> **BRANO FORNITO**
===============
Inflazione in crescita: i PMI di maggio 2026 evidenziano divari tra USA e Europa
Daga (AcomeA): i prezzi degli input continuano a salire in Europa, mentre negli USA i servizi spingono l'inflazione
Martina Daga, Macro Economist di AcomeA SGR, spiega che il confronto tra prezzi degli input - i costi sostenuti dalle imprese per produrre - e prezzi di output - i prezzi richiesti ai clienti - consente di capire se le aziende trasferiscono gli aumenti di costo al consumatore o li assorbono, influenzando così la pressione inflazionistica. "Quando il gap tra i due si allarga, ossia quando i costi salgono più velocemente dei prezzi di vendita, significa che le imprese stanno assorbendo internamente una parte degli shock, con conseguente compressione dei margini. Quando invece i prezzi di output tengono il passo o addirittura accelerano più degli input, le imprese stanno proteggendo i propri margini scaricando i rincari sui consumatori, alimentando l'inflazione", afferma Daga.
Nell'Eurozona, gli input prices registrano il settimo mese consecutivo di crescita, toccando il livello più alto da tre anni e mezzo; al contempo l'inflazione dei prezzi di vendita avanza solo marginalmente rispetto ad aprile, con un rallentamento in Germania. Il PMI composite europeo è a 47.5, segnando la seconda contrazione consecutiva, segno che le imprese stanno perdendo la capacità di fissare i prezzi: i costi aumentano, la domanda indebolisce e il divario si amplia a sfavore dei margini.
Nel Regno Unito, sia i costi di input sia i prezzi di output rimangono elevati e in crescita, ma mostrano una leggera decelerazione rispetto ai picchi di aprile.
===============
> **ELENCO ESTRATTO**
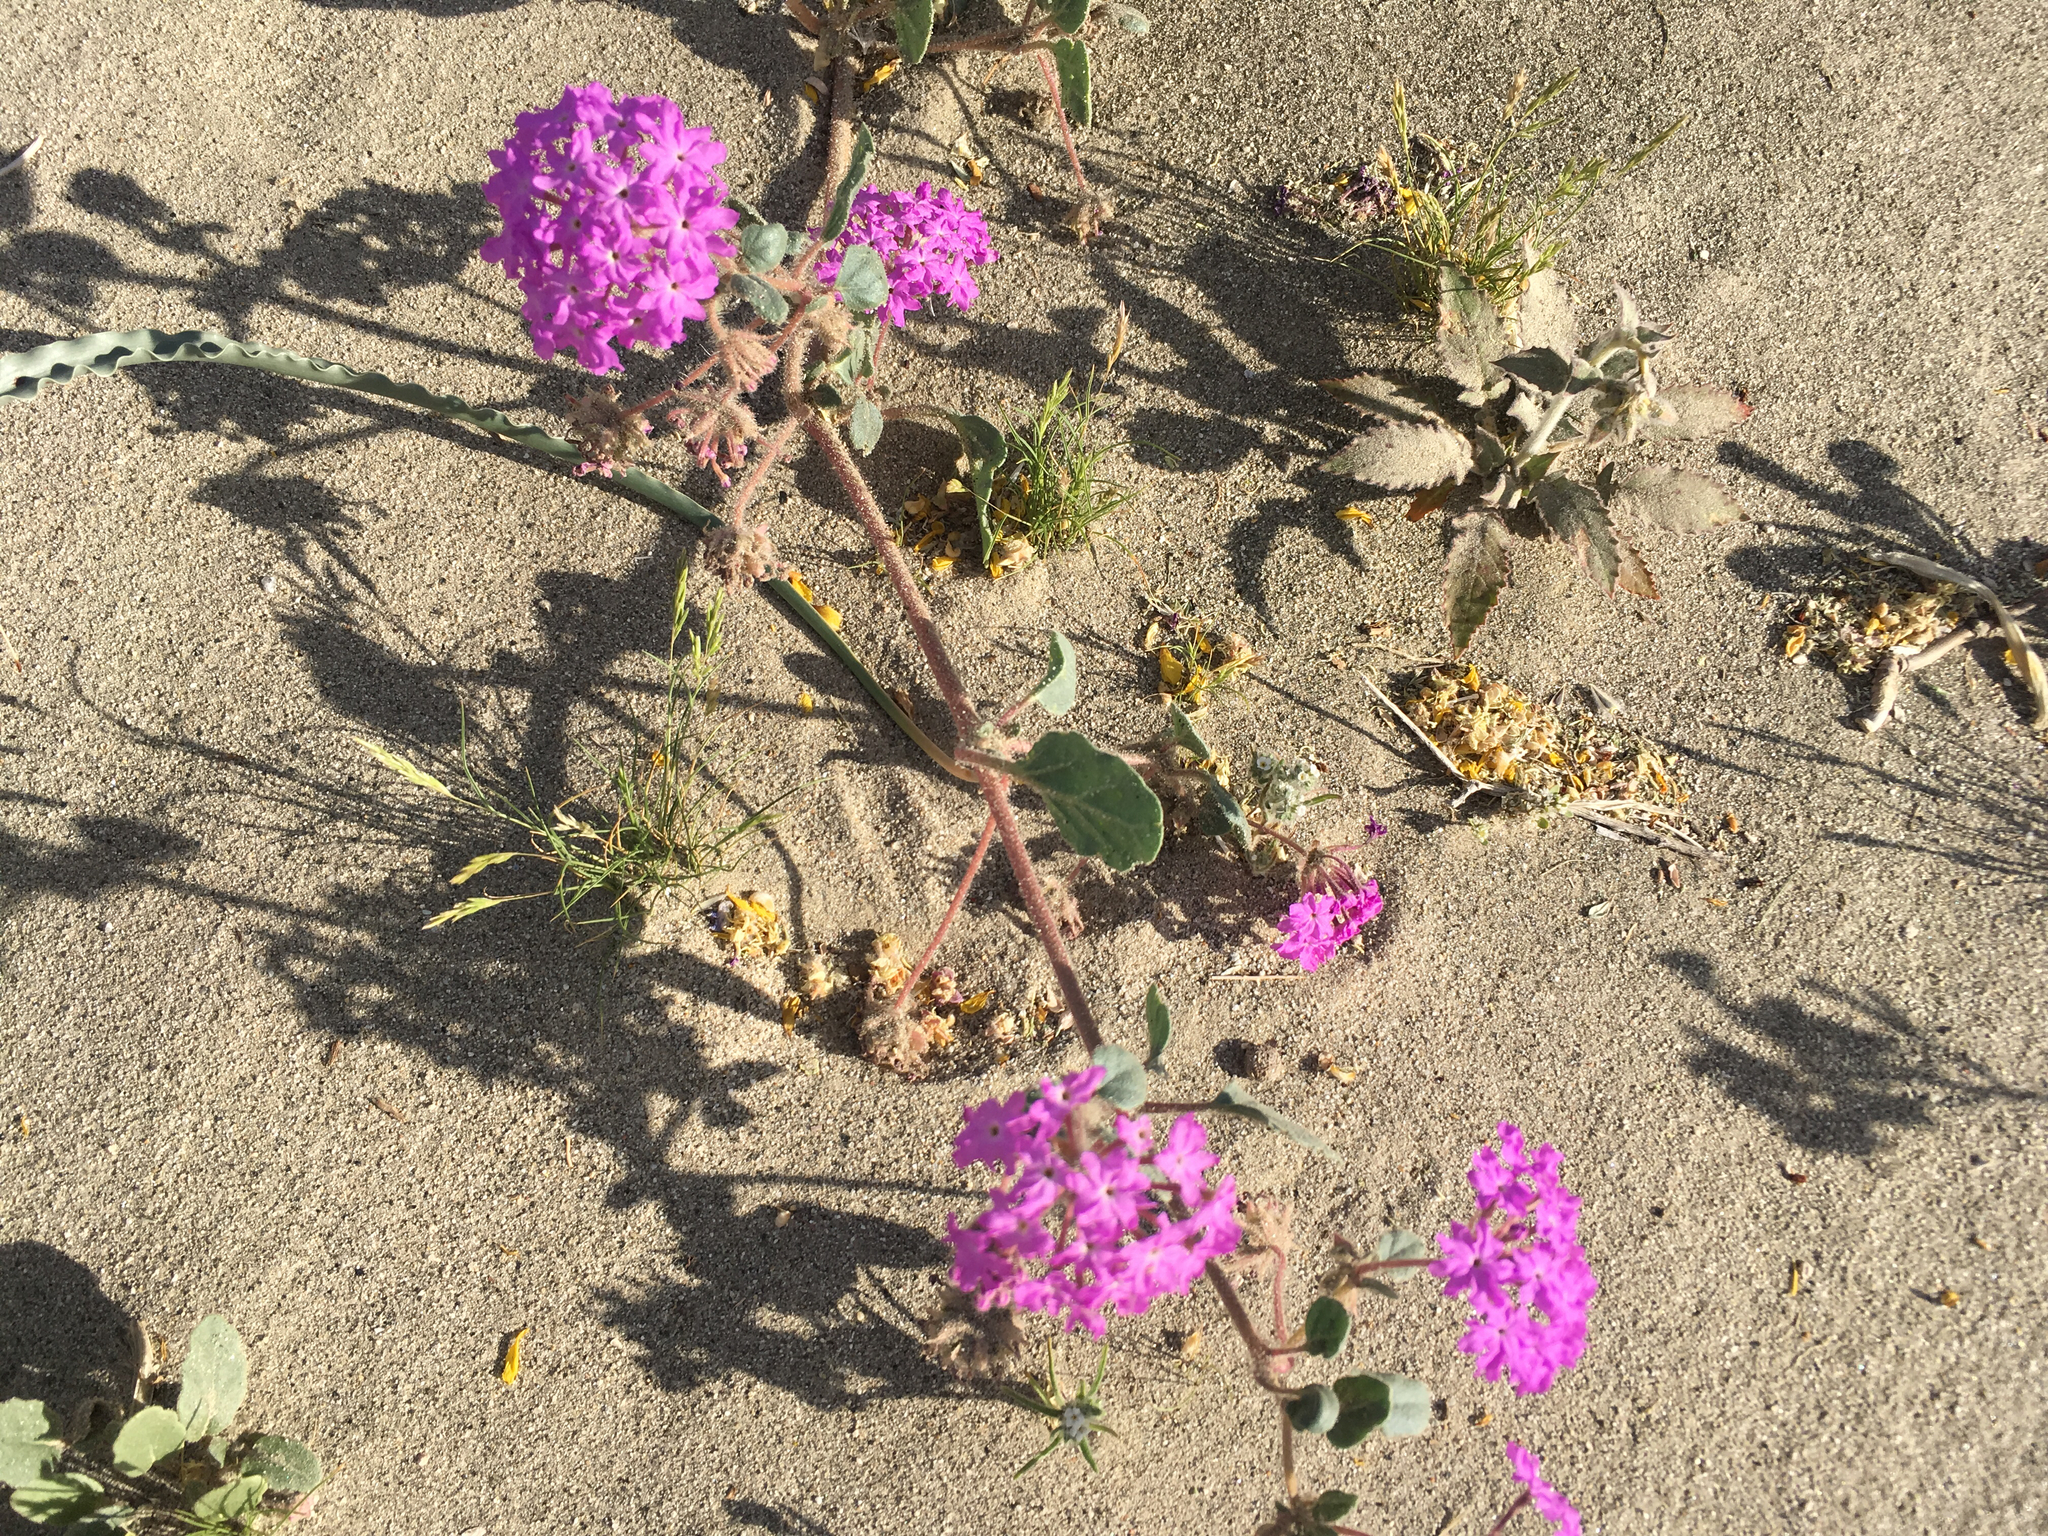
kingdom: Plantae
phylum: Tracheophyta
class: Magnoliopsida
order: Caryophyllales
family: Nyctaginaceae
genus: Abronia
===============
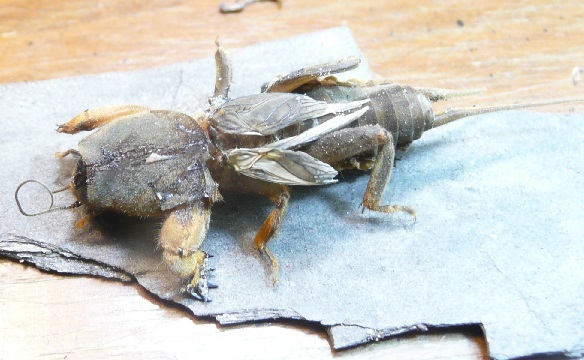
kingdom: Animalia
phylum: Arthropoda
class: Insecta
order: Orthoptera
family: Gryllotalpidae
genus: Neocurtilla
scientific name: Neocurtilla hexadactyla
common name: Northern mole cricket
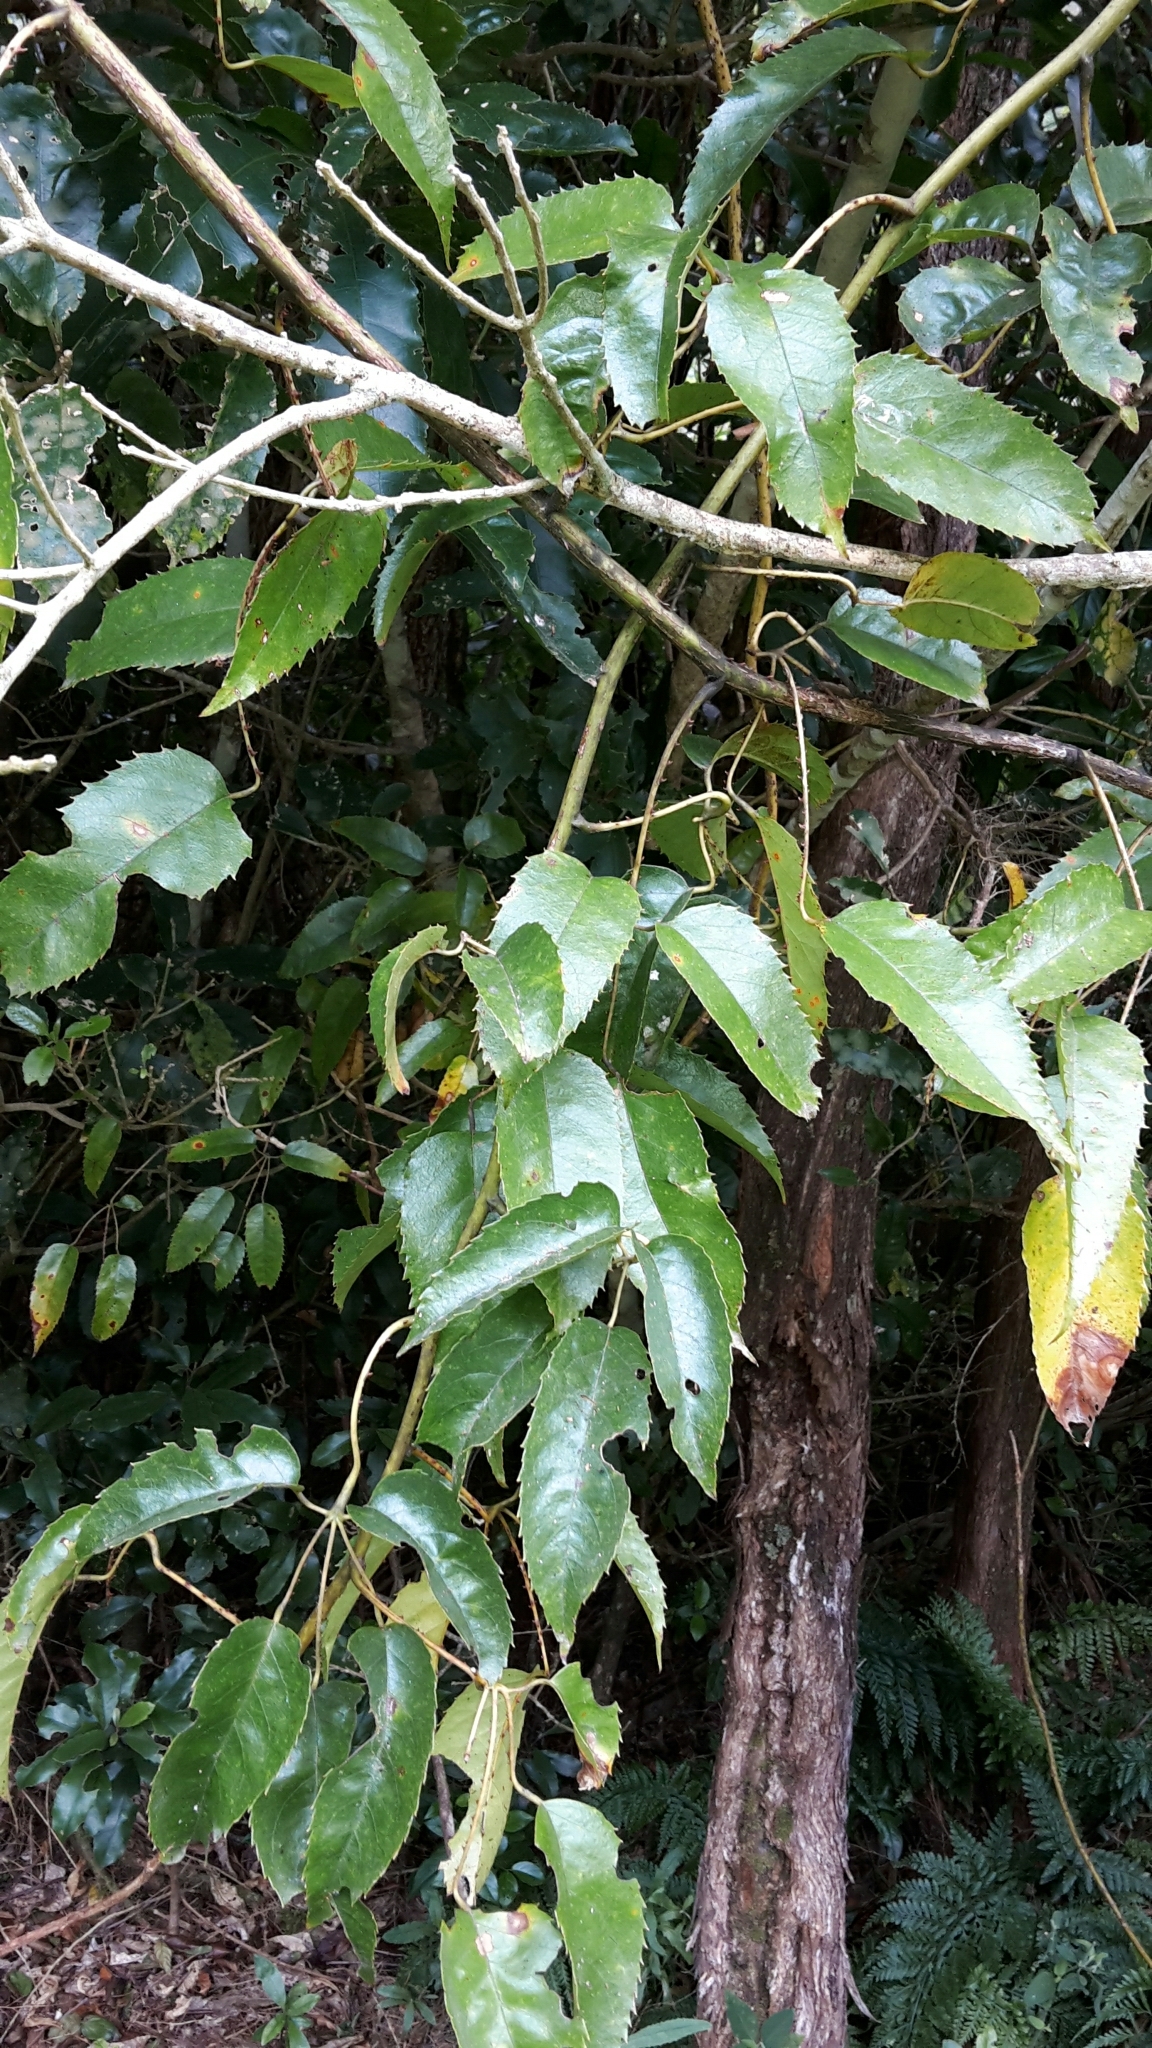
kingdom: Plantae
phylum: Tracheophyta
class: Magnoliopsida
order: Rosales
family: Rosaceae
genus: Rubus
===============
> **COMPITO 1**
Secondo il brano sui PMI, a che livello si trova il PMI composite europeo?
> **COMPITO 2**
Per favore, trascrivi dal brano sui PMI la parte che si apre con le parole "Nell'Eurozona, gli input" e si chiude con "picchi di aprile.".
L'elenco è materiale a sé, distinto dal brano sui PMI.

> **RISULTATO 1**
A 47.5, la seconda contrazione consecutiva.

> **RISULTATO 2**
Nell'Eurozona, gli input prices registrano il settimo mese consecutivo di crescita, toccando il livello più alto da tre anni e mezzo; al contempo l'inflazione dei prezzi di vendita avanza solo marginalmente rispetto ad aprile, con un rallentamento in Germania. Il PMI composite europeo è a 47.5, segnando la seconda contrazione consecutiva, segno che le imprese stanno perdendo la capacità di fissare i prezzi: i costi aumentano, la domanda indebolisce e il divario si amplia a sfavore dei margini.
Nel Regno Unito, sia i costi di input sia i prezzi di output rimangono elevati e in crescita, ma mostrano una leggera decelerazione rispetto ai picchi di aprile.